** What to work on **
In the forum thread about Spark on Amazon EMR, which EMR release was Spark 1.6 released on?

** Page **
Re: Dataframe, Spark SQL - Drops First 8 Characters of String on Amazon EMR

Posted by Jonathan Kelly <jo...@gmail.com>.
Just FYI, Spark 1.6 was released on emr-4.3.0 a couple days ago:
https://aws.amazon.com/blogs/aws/emr-4-3-0-new-updated-applications-command-line-export/
On Thu, Jan 28, 2016 at 7:30 PM Andrew Zurn <aw...@gmail.com> wrote:

> Hey Daniel,
>
> Thanks for the response.
>
> After playing around for a bit, it looks like it's probably the something
> similar to the first situation you mentioned, with the Parquet format
> causing issues. Both programmatically created dataset and a dataset pulled
> off the internet (rather than out of S3 and put into HDFS/Hive) acted with
> DataFrames as one would expect (printed out everything, grouped properly,
> etc.)
>
> It looks like there is more than likely an outstanding bug that causes
> issues with data coming from S3 and is converted in the parquet format
> (found an article here highlighting it was around in 1.4, and I guess it
> wouldn't be out of the realm of things for it still to exist. Link to
> article:
> https://www.appsflyer.com/blog/the-bleeding-edge-spark-parquet-and-s3/
>
> Hopefully a little more stability will come out with the upcoming Spark
> 1.6 release on EMR (I think that is happening sometime soon).

** Supplied data **
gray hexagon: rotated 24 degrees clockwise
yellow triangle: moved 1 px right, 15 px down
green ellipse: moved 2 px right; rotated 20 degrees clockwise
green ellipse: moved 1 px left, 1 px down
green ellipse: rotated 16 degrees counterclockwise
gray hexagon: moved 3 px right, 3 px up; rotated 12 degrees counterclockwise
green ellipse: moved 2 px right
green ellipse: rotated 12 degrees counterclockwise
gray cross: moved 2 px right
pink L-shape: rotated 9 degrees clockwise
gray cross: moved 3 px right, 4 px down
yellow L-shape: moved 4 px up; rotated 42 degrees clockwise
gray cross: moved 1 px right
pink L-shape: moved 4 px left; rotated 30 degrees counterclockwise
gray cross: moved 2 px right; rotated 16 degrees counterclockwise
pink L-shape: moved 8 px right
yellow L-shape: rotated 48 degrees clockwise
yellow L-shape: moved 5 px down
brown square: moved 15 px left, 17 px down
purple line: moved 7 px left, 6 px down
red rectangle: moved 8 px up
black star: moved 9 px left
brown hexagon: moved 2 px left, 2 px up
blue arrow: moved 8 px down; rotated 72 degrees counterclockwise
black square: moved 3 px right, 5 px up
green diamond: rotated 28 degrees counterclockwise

==

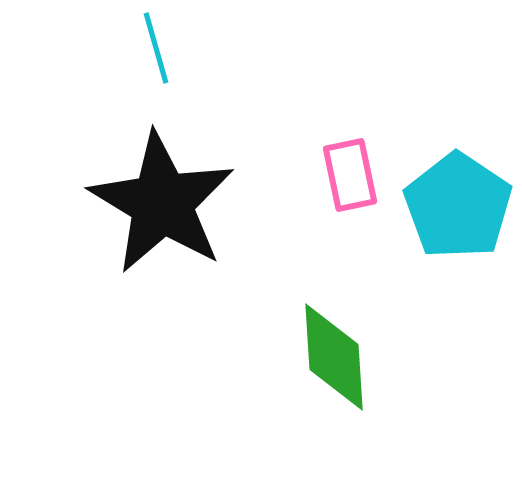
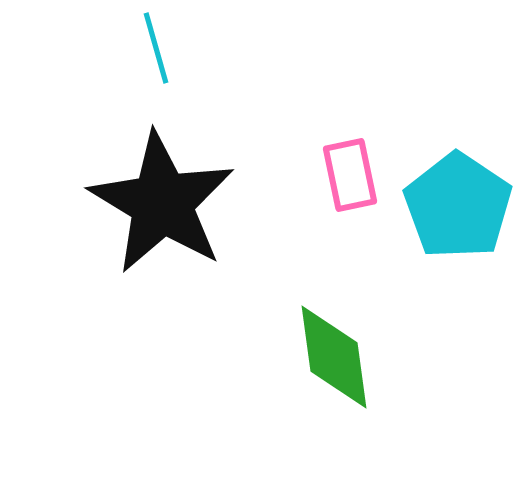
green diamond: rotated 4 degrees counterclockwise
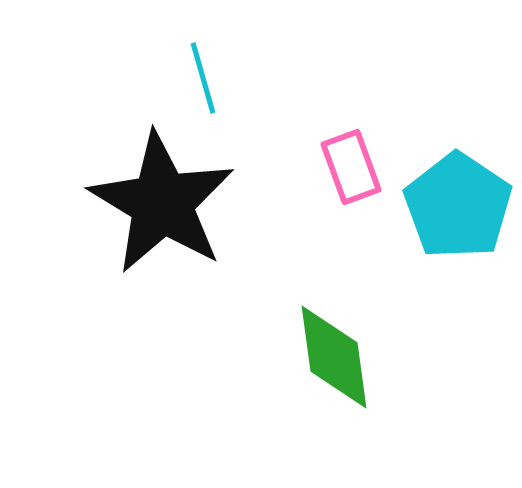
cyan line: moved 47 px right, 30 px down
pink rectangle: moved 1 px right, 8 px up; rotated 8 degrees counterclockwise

** Worked solution **
emr-4.3.0